Figlio fortunato, il romanzo d’esordio di Filippo Polenchi (66thand2nd, pp. 176, euro 15), racconta dell’insensatezza della vita quotidiana, della noia asfittica nel piccolo paese di Anapola, tra il bar Notturno, la tavola calda di Stella e a volte il Blue Spanish, dove è possibile assistere a degli spogliarelli, o pagare per andare nei privé.

DEL RESTO, se la vita fosse governata dalla logica, Elio Lavatori non sarebbe mai stato vittima di un incidente. Il romanzo si apre con la notizia della morte di questo ragazzino di tredici anni, erede della famiglia Lavatori, sulla cui generosità si reggono le sorti di Anapola. Il padre Ettore ha deciso infatti di rientrare a vivere nel suo piccolo paese d’origine e di investire lì, per il bene dei suoi concittadini, aprendo l’azienda Sole.

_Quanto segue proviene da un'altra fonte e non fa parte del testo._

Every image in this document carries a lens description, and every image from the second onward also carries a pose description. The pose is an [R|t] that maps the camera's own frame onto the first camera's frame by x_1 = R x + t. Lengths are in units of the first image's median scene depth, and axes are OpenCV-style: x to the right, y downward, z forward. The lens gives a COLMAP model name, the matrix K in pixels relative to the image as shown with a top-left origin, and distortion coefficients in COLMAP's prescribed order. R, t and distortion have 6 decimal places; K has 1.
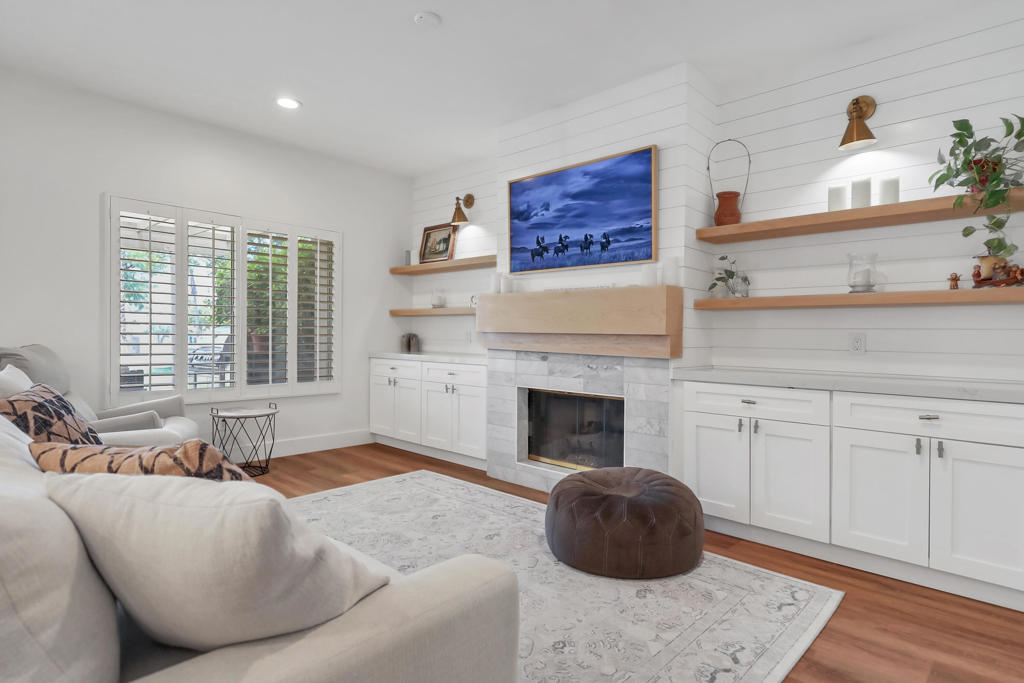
lens RADIAL K [[551.5, 0, 513.3], [0, 551.5, 339.5], [0, 0, 1]] dist [-0.013176, 0.001450]
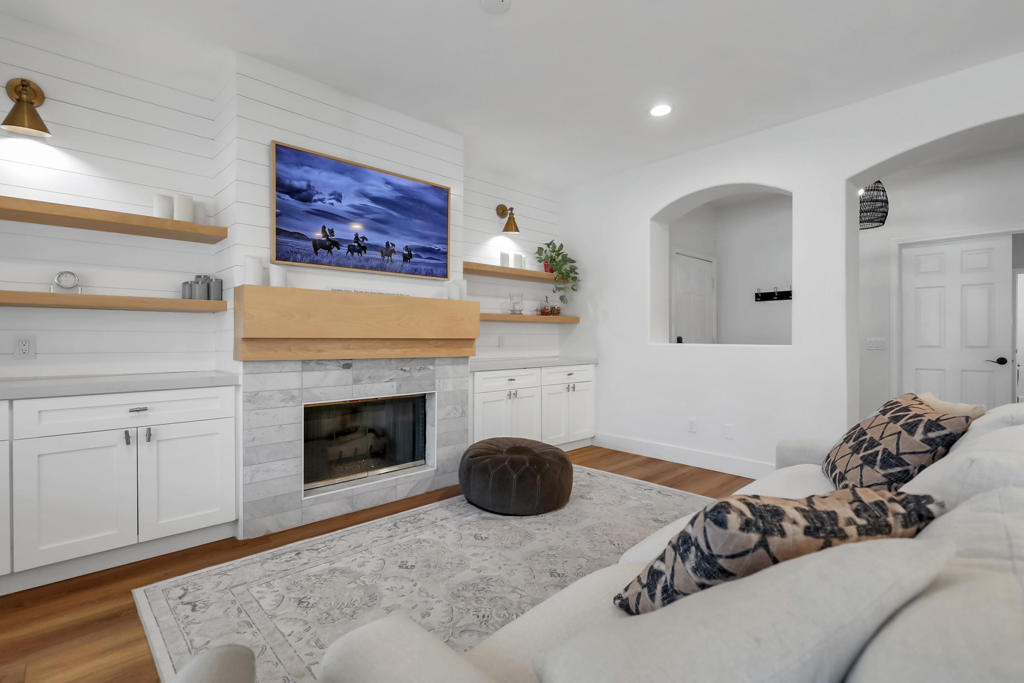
lens RADIAL K [[479.5, 0, 513.1], [0, 479.5, 336.5], [0, 0, 1]] dist [0.002734, -0.000185]
pose [[0.046895, -0.007128, 0.998874, -0.746803], [0.012481, 0.999901, 0.006550, -0.016752], [-0.998822, 0.012160, 0.046980, 0.720295]]
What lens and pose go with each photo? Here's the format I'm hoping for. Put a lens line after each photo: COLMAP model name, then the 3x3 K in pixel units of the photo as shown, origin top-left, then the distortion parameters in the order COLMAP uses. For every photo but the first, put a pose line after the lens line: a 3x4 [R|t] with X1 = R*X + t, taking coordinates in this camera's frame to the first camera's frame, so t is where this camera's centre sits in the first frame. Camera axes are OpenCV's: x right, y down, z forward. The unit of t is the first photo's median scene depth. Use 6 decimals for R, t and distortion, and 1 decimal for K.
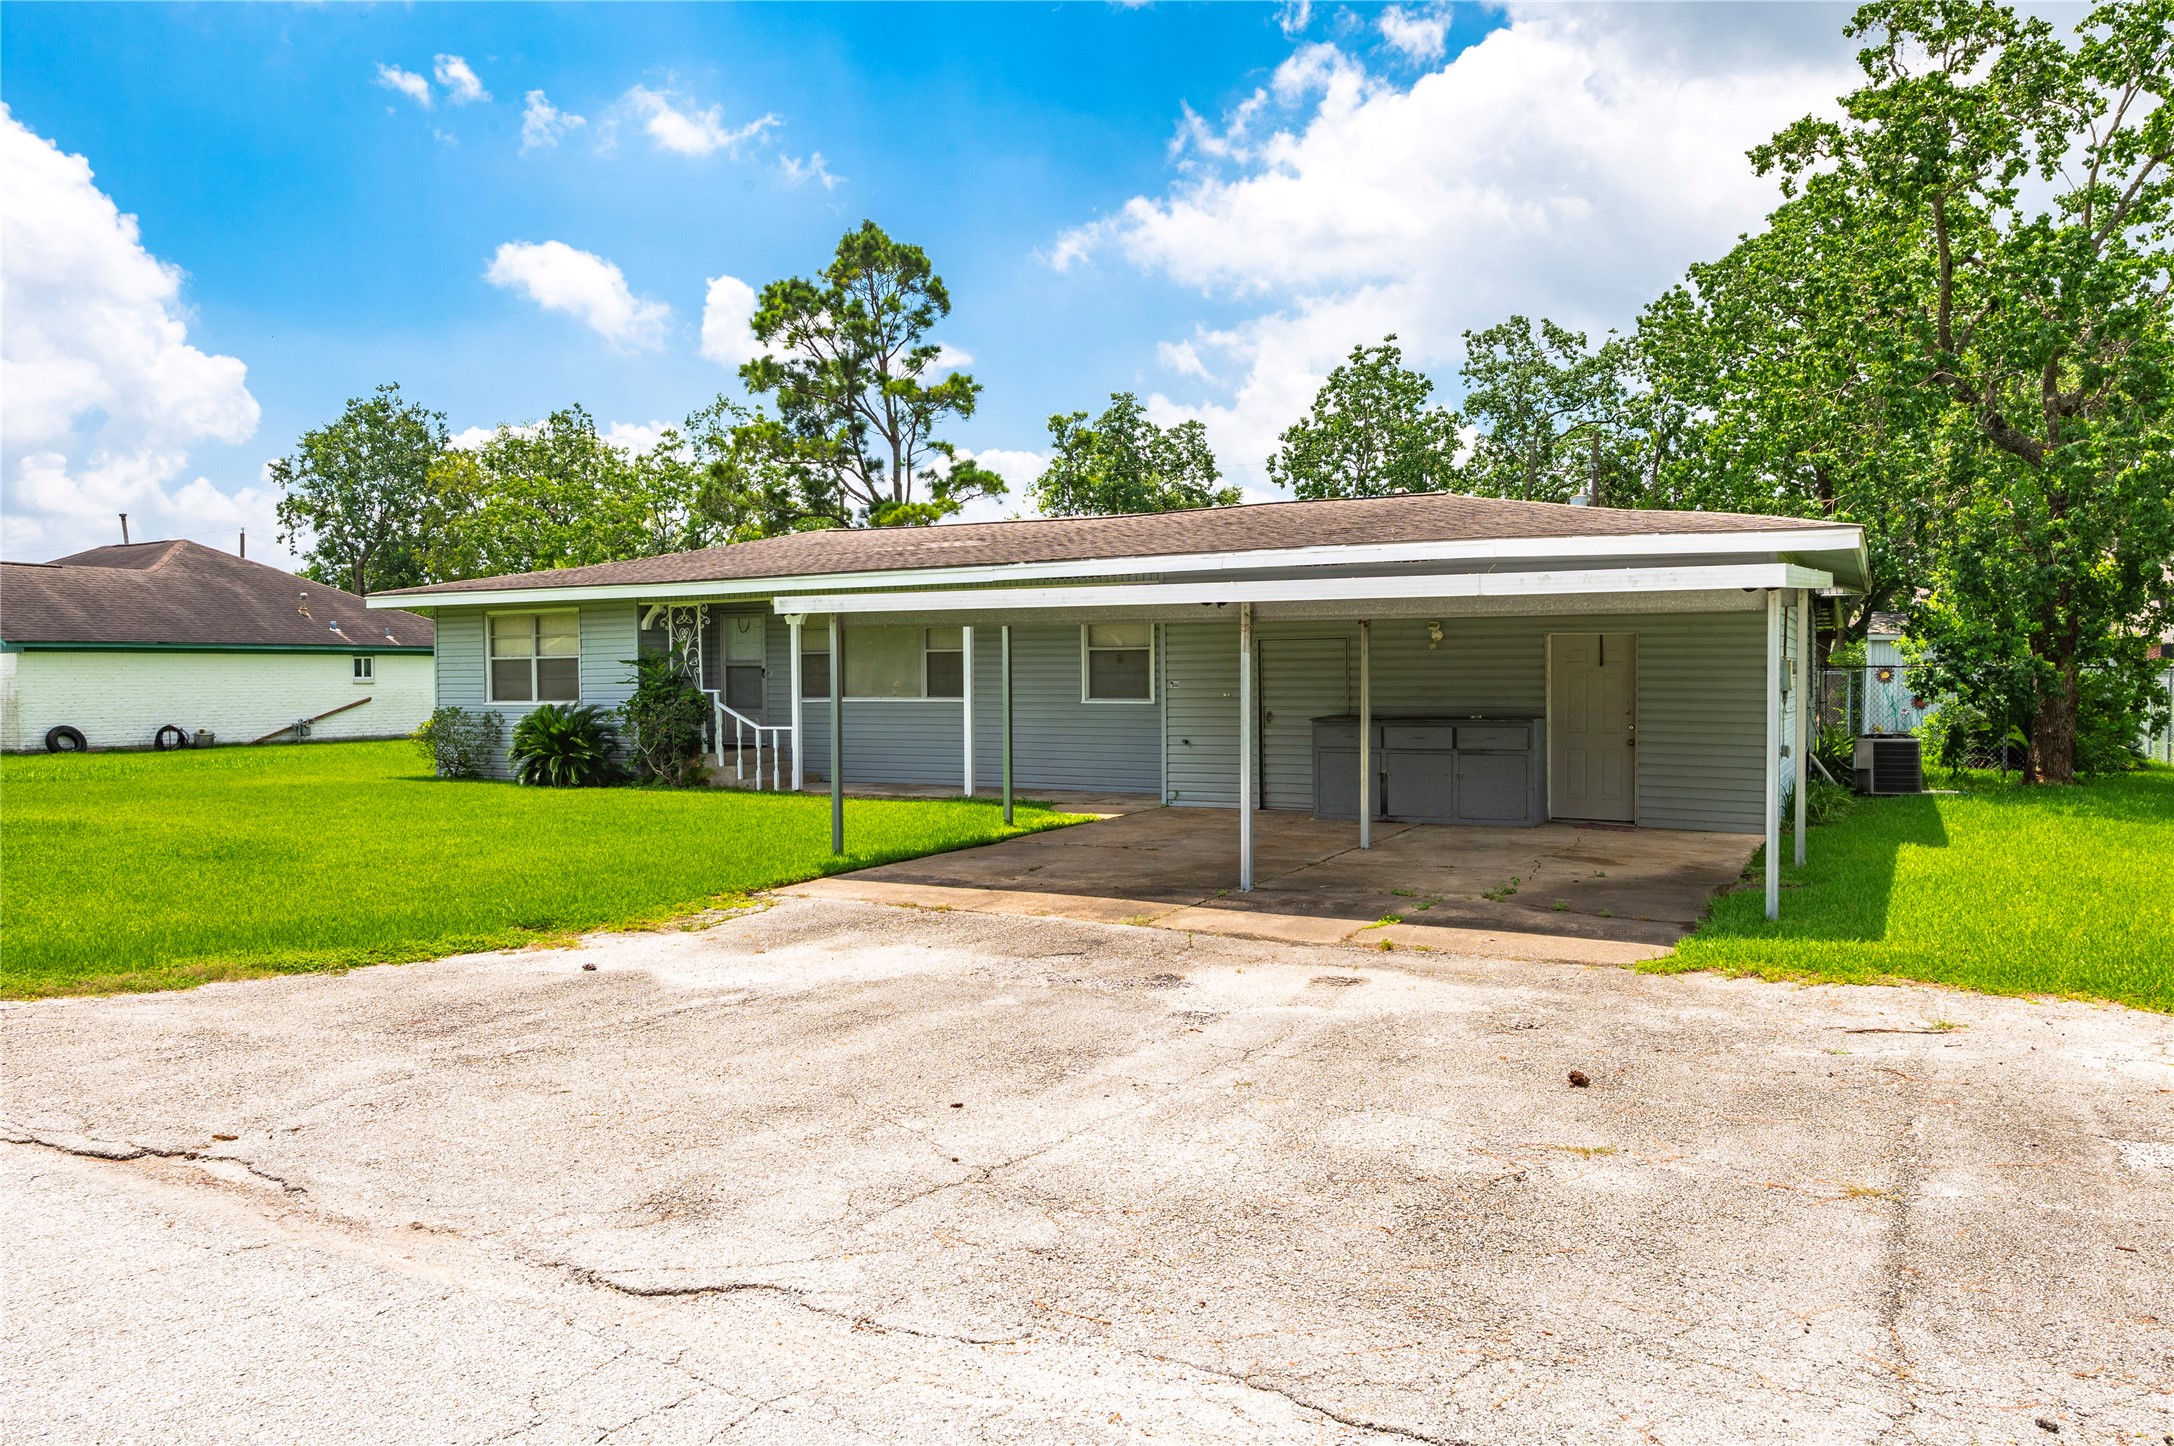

Giona, uno dei protagonisti del romanzo, non approfitta della generosità dei Lavatori: ha troppe velleità artistiche per ridursi a fare il manovale o l’impiegato. Lui è stato a Roma, ha frequentato il Centro Sperimentale di Cinematografia, senza riuscire a diplomarsi, e sogna di fare un film, come tutti gli artisti mancati che si rispettino. Nella sua magnanimità, Ettore Lavatori lo ingaggia per fare le riprese della festa del tredicesimo compleanno di Elio e sarà in quell’occasione che il ragazzino verrà ucciso, investito dal trasportatore Mauro Coselli.

In questo nomen omen, che ricorda il cognome Cosini del protagonista de La coscienza di Zeno, c’è il destino di un uomo che non ha particolari colpe né pregi, ma che si ritrova a distruggere suo malgrado non solo una famiglia, ma un intero paese. La morte di Elio Lavatori, infatti, indurrà il padre Ettore a trascurare la sua azienda e quindi a ipotecare il futuro di molti abitanti di Anapola. Il romanzo racconta il tramonto della speranza: Elio avrebbe dovuto non solo restare in vita, ma crescendo continuare l’opera di sostegno al territorio, iniziata da suo padre.

«FIGLIO FORTUNATO» si basa su questo gioco di specchi, per il quale è Giona, il prototipo del fallito, ad assistere alla morte di Elio, l’astro nascente. Giona non solo non realizza le sue ambizioni artistiche, ma resta immobile: è rientrato da Roma ad Anapola, avrebbe dovuto ripartire e invece è rimasto a vivere a casa dei suoi genitori, o meglio nel loro motel fatiscente.
Incontriamo diversi personaggi tra cui spicca Silvia, la madre di Elio, di gran lunga la figura più interessante del romanzo. Giona trascorre con lei una notte di alterazione alcolica e psicologica potente, mentre la lettrice e il lettore la rincontrano verso la fine della narrazione, nel tentativo incompiuto da parte della donna di dare un senso alla sua nuova esistenza, dopo la morte del figlio Elio.

Il romanzo di Polenchi riesce nell’intento di rappresentare l’atmosfera e la mestizia che possono caratterizzare alcuni piccoli paesi. Sono perfette le descrizioni dei campari, dei karaoke, di Cora e della sua amica, che escono insieme da anni, senza avere molto in comune, tranne le serate alcoliche del fine settimana. L’obbiettivo è forse far riflettere su chi sia fortunato, tra chi è costretto a restare e chi viene liberato dalla morte.